I’ve always put my e-mail address in the introduction of all my books, and tried to make myself accessible to anyone who writes to me. Considering the number of books I’ve sold over the past few years—well, you can just imagine how many people have contacted me. And though it’s taken a lot of my time, I want to hear stories of businesses that thrive, and I enjoy seeing people overcome their problems on the way to success—because I really do care when someone reads my words and acts on them. I want to know what worked—and what didn’t—in order to better serve my future readers.

I also get e-mails every day from readers of my Google profile, blog, or the feedback on my Web site, www.coolebaytools.com. While there is a disclaimer on my Web site that states that I can’t always respond to every e-mail I get, I guarantee that I read them all—and I do. I receive questions that run the gamut from basic to advanced, and it can be overwhelming at times. I often find myself resisting the urge to say, “You can find that information on page 126 of Title XYZ.” I answer as often as I can, and try to be helpful—because I know that in order to keep an online community alive, both my supporters and I must remain active within it.

Social media can do all that and more. In The Ultimate Online Customer Service Guide, I will use everyday examples to show you how businesses are doing it right, as well as discuss those that are doing it wrong.

You can build a community with your customers. That’s another term we hear a lot of these days. But community has always been the backbone of trust. Great-grandma had her community of immigrants, who supported each other and kept in contact. In the early days of our country, communities were formed to help people develop a feeling of worth. In the 1950s, they met at Floyd’s barber shop and shared their daily news and gossip. In the 1990s, our communities took the form of malls, where everyone shopped, met for lunch, and attended events.
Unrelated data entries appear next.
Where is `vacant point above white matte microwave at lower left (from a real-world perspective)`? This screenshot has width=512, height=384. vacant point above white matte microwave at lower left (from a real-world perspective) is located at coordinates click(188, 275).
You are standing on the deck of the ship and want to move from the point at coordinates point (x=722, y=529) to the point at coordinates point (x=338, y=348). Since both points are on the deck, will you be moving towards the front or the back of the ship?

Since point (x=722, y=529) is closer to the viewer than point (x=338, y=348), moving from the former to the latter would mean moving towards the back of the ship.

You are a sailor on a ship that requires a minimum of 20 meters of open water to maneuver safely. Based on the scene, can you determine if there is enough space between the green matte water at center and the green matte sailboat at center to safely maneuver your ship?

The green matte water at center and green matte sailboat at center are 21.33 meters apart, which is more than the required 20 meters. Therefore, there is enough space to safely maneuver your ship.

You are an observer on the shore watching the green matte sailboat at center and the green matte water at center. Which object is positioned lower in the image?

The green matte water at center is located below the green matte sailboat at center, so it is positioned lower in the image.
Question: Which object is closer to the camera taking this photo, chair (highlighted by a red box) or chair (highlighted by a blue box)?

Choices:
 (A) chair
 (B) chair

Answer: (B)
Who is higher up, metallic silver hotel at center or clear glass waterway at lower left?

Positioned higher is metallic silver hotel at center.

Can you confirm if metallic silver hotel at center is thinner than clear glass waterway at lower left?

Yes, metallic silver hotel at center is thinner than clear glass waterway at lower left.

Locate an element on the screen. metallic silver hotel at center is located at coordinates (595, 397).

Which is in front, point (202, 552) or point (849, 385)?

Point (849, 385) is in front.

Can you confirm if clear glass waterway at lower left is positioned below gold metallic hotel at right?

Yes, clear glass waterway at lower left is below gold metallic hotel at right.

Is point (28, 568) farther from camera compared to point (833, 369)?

We have always embraced communities for introducing us to people with whom we have things in common. Nowadays, these communities are centered not only around schools and churches, sports and hobbies, but we can also find them on the Internet.

Community has likewise become part of corporate culture—and when it’s done right, it becomes the basis of how we do business. Remember: Your customer is a human being. You are a human being. We thrive on respect and being part of a community. I hate to throw out a cliché like, “Do unto others . . .” but it’s appropriate here.

Years ago, when someone had a lousy experience with a business, he or she passed on those negative feelings to perhaps 20 of his or her friends. Today, via the use of social media, a single one of your customers can broadcast a message to a million of his or her “closest acquaintances.”

Whether you have a retail location or a business practice—whether you even ever physically interact with your customer—you can ensure that you have happy customers. Your customers should always walk away from an interaction with you with a feeling of wonder—the feeling of “wow.”

Joseph Jaffe, a noted thought leader on new marketing and president of crayon, described as “a strategic consultancy that helps its clients achieve positive change and impact by joining the conversation,” has always been a fan of following the customer’s humanity. I met him several years ago and have continually enjoyed his vocal, honest perspectives. In his recent “Customer Service Manifesto” he echoed the philosophy of this book when he wrote, “Loving thy neighbor has always made good sense. Having a customer who loves you back in return makes for good business sense.”

So hang in there with me and read on. I promise, no jargon or absolutes; just real-world examples and truths—that you already know. All you have to do is follow your instincts, while you pick up some additional tips on how to connect with your customers online.

1 U.S. Department of Commerce, Bureau of the Census and International Trade Administration; SBA Advocacy-funded research by Kathryn Kobe and CHI Research, Department of Labor, Bureau of Labor Statistics, 2007.